Zuweilen brauchen Eltern Geduld, wenn die Kinder sich erstmals an Dingen des Alltags ausprobieren. Das Schlüsselloch im schmalen Türschloss zu finden, kann schon mal einige Minuten dauern. Aber für das Kind ist diese Zeit wichtig, auch wenn das Sicherheitsschloss am Ende für die kleinen Finger vielleicht zu stark hakt und die Tür doch verschlossen bleibt. „Man sollte seine Kinder nicht immer vor Rückschlägen bewahren“, warnt Pädagoge Baar. Nur wenn die Kleinen lernen, mit Niederlagen umzugehen, entwickeln sie Frustrationstoleranz und können später mit unweigerlich kommenden Niederlagen umgehen. Das ist ein wichtiger Faktor für die Ausbildung der Resilienz, die Menschen dazu befähigt, auch schwierige Situationen durchzustehen. Lob ist übrigens wichtig, sollte aber nicht grundlos und übertrieben verteilt werden. Baar vertritt die These, dass daraus übersteigertes Selbstbewusstsein entstehen kann. Solche Kinder überschätzen sich latent.
Nicht zu vorsichtig sein
Noch vor drei, vier Generationen waren Kinder hierzulande viel mehr als heute sich selbst überlassen. Ideale Voraussetzungen dafür, sich selbstständig zu beschäftigen. Heute klagen Bildungswissenschaftler zuweilen über das Gegenteil. Aus guten Absichten heraus nehmen Eltern ihren Kindern alles ab, was diese eigentlich schon können. Oder sie ahnen jede kleinste Gefahr voraus und unterbinden die entsprechenden Erfahrungen: Sie fahren das Kind in die Schule, auch wenn der Weg nur anderthalb Kilometer lang ist. Oder sie melden den Nachwuchs zu mehreren Nachmittagskursen pro Woche an. Dann ist das Kind immer beaufsichtigt und folgt nur den Anweisungen der Kursleitenden. Mit negativen Folgen: Den Mädchen und Jungen fehlen die Primärerfahrungen, sie können ihre Motorik nicht schulen und werden denkfaul. „Wenn Kinder einmal das Interesse verloren haben, ist es schwer wieder zu wecken“, sagt Erziehungswissenschaftler Baar. Und Kindern, die zum Beispiel nie frei klettern dürfen, fehlt nicht nur die Gelegenheit, ihr Körpergefühl zu trainieren. Sie verpassen es auch, ihr räumliches Orientierungsgefühl zu schulen oder dreidimensional denken zu müssen. „Wie wir aus Studien wissen, ist die beste Vorbereitung auf den Matheunterricht in der Grundschule, wenn man im Kindergartenalter auf Bäume klettert oder balanciert“, fasst Hirnforscher Hüther zusammen. „Dann gibt man dem Hirn Gelegenheit, diese dreidimensionalen Rechenoperationen auszuführen, die man bei der Bewegung im Raum braucht. Das ist die beste Vorstufe, um dann auch dreidimensional im abstrakten Raum das zu tun, was wir Rechnen nennen.“ Dazu kommt: Wer seine Kinder vor jedem noch so kleinen Risiko bewahrt, hindert sie daran, Gefahren einschätzen zu lernen.
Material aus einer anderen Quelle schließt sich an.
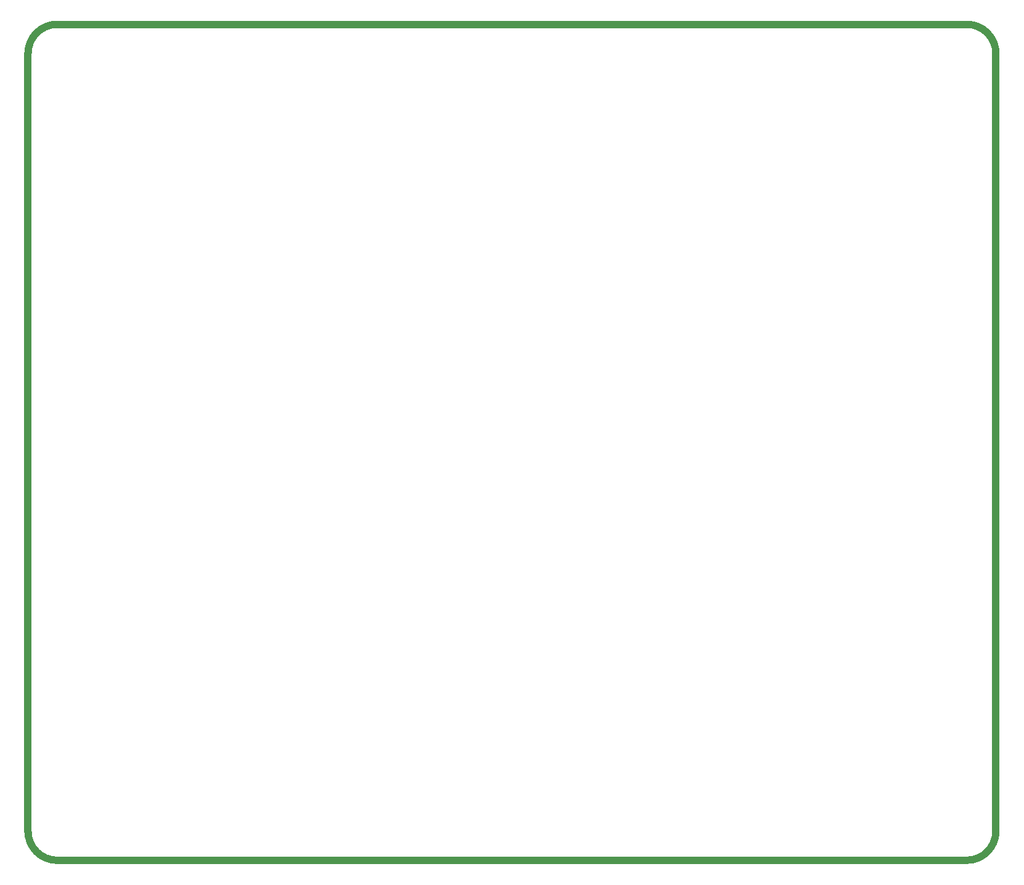
<source format=gbr>
G04 #@! TF.GenerationSoftware,KiCad,Pcbnew,(5.0.1)-3*
G04 #@! TF.CreationDate,2019-12-19T09:37:47+04:00*
G04 #@! TF.ProjectId,Roboarm,526F626F61726D2E6B696361645F7063,rev?*
G04 #@! TF.SameCoordinates,Original*
G04 #@! TF.FileFunction,Profile,NP*
%FSLAX46Y46*%
G04 Gerber Fmt 4.6, Leading zero omitted, Abs format (unit mm)*
G04 Created by KiCad (PCBNEW (5.0.1)-3) date 19.12.2019 09:37:47*
%MOMM*%
%LPD*%
G01*
G04 APERTURE LIST*
%ADD10C,1.000000*%
G04 APERTURE END LIST*
D10*
X198000000Y-35000000D02*
G75*
G02X202000000Y-39000000I0J-4000000D01*
G01*
X202000000Y-146000000D02*
G75*
G02X198000000Y-150000000I-4000000J0D01*
G01*
X73000000Y-150000000D02*
G75*
G02X69000000Y-146000000I0J4000000D01*
G01*
X69000000Y-39000000D02*
G75*
G02X73000000Y-35000000I4000000J0D01*
G01*
X73000000Y-150000000D02*
X198000000Y-150000000D01*
X69000000Y-39000000D02*
X69000000Y-146000000D01*
X198000000Y-35000000D02*
X73000000Y-35000000D01*
X202000000Y-146000000D02*
X202000000Y-39000000D01*
M02*

</source>
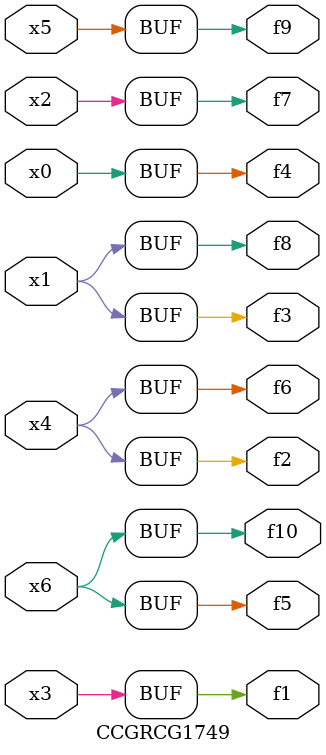
<source format=v>
module CCGRCG1749(
	input x0, x1, x2, x3, x4, x5, x6,
	output f1, f2, f3, f4, f5, f6, f7, f8, f9, f10
);
	assign f1 = x3;
	assign f2 = x4;
	assign f3 = x1;
	assign f4 = x0;
	assign f5 = x6;
	assign f6 = x4;
	assign f7 = x2;
	assign f8 = x1;
	assign f9 = x5;
	assign f10 = x6;
endmodule

</source>
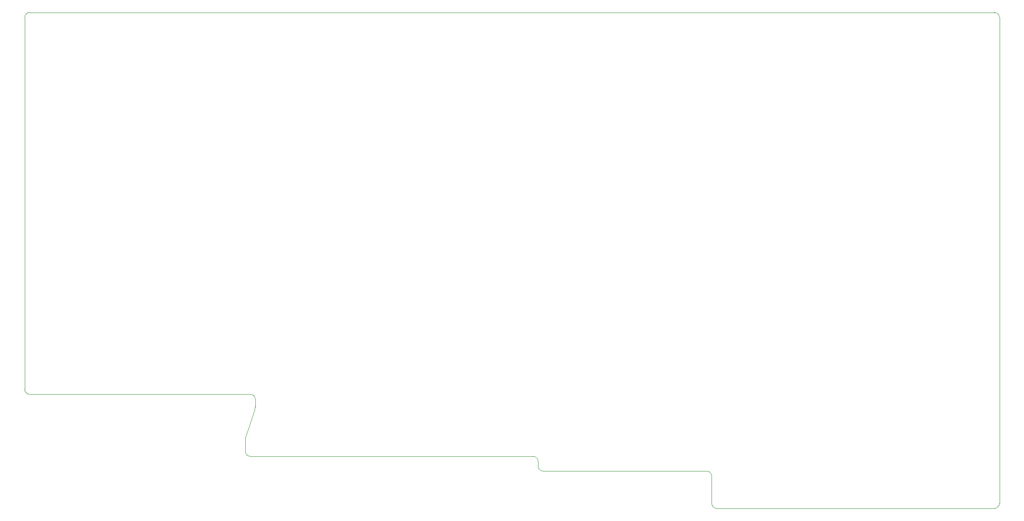
<source format=gm1>
%TF.GenerationSoftware,KiCad,Pcbnew,(6.0.8)*%
%TF.CreationDate,2023-04-06T15:31:32+10:00*%
%TF.ProjectId,drazie,6472617a-6965-42e6-9b69-6361645f7063,rev?*%
%TF.SameCoordinates,Original*%
%TF.FileFunction,Profile,NP*%
%FSLAX46Y46*%
G04 Gerber Fmt 4.6, Leading zero omitted, Abs format (unit mm)*
G04 Created by KiCad (PCBNEW (6.0.8)) date 2023-04-06 15:31:32*
%MOMM*%
%LPD*%
G01*
G04 APERTURE LIST*
%TA.AperFunction,Profile*%
%ADD10C,0.100000*%
%TD*%
G04 APERTURE END LIST*
D10*
X59000000Y-90500000D02*
X59000000Y-92000000D01*
X13500000Y-89500000D02*
X58000000Y-89500000D01*
X12500000Y-13500000D02*
X12500000Y-88500000D01*
X208000000Y-12500000D02*
X13500000Y-12500000D01*
X209000000Y-13500000D02*
X209000000Y-111500000D01*
X152000000Y-112500000D02*
X208000000Y-112500000D01*
X151000000Y-106000000D02*
X151000000Y-111500000D01*
X117000000Y-105000000D02*
X150000000Y-105000000D01*
X116000000Y-103000000D02*
X116000000Y-104000000D01*
X115000000Y-102000000D02*
X58000000Y-102000000D01*
X208000000Y-112500000D02*
G75*
G03*
X209000000Y-111500000I0J1000000D01*
G01*
X209000000Y-13500000D02*
G75*
G03*
X208000000Y-12500000I-1000000J0D01*
G01*
X13500000Y-12500000D02*
G75*
G03*
X12500000Y-13500000I0J-1000000D01*
G01*
X12500000Y-88500000D02*
G75*
G03*
X13500000Y-89500000I1000000J0D01*
G01*
X59000000Y-90500000D02*
G75*
G03*
X58000000Y-89500000I-1000000J0D01*
G01*
X57000000Y-98500000D02*
X57000000Y-101000000D01*
X58894427Y-92447214D02*
X57105573Y-98052786D01*
X58894427Y-92447214D02*
G75*
G03*
X59000000Y-92000000I-894427J447214D01*
G01*
X57105573Y-98052786D02*
G75*
G03*
X57000000Y-98500000I894427J-447214D01*
G01*
X57000000Y-101000000D02*
G75*
G03*
X58000000Y-102000000I1000000J0D01*
G01*
X116000000Y-103000000D02*
G75*
G03*
X115000000Y-102000000I-1000000J0D01*
G01*
X116000000Y-104000000D02*
G75*
G03*
X117000000Y-105000000I1000000J0D01*
G01*
X151000000Y-106000000D02*
G75*
G03*
X150000000Y-105000000I-1000000J0D01*
G01*
X151000000Y-111500000D02*
G75*
G03*
X152000000Y-112500000I1000000J0D01*
G01*
M02*

</source>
Schon kleine Schritte reichen
Im Familienalltag gibt es viele Möglichkeiten, Kinder eigenständig handeln zu lassen. Sie können zum Beispiel selbst ihre Kleidung aussuchen – solange sie nicht bei Frost die kurze Sommerhose anziehen wollen. „Dann dürfen Eltern natürlich Einspruch erheben und auf wärmeren Sachen bestehen“, rät Robert Baar. „Immerhin tragen sie die Verantwortung für das Wohlergehen des Kindes.“ Sollte das vom Nachwuchs selbst ausgewählte Kleidungsstück aber nur ein wenig zu dünn sein, darf das Kind ruhig einmal die Erfahrung machen, ein bisschen zu frieren. Bevor es den vorsorglich eingepackten dickeren Pullover bekommt. Ein Brot übrigens können Kinder schon sehr früh selbst schmieren, und zwar dann, wenn sie danach verlangen. In der Regel nimmt man dafür ja auch nicht das schärfste Messer des Haushaltes.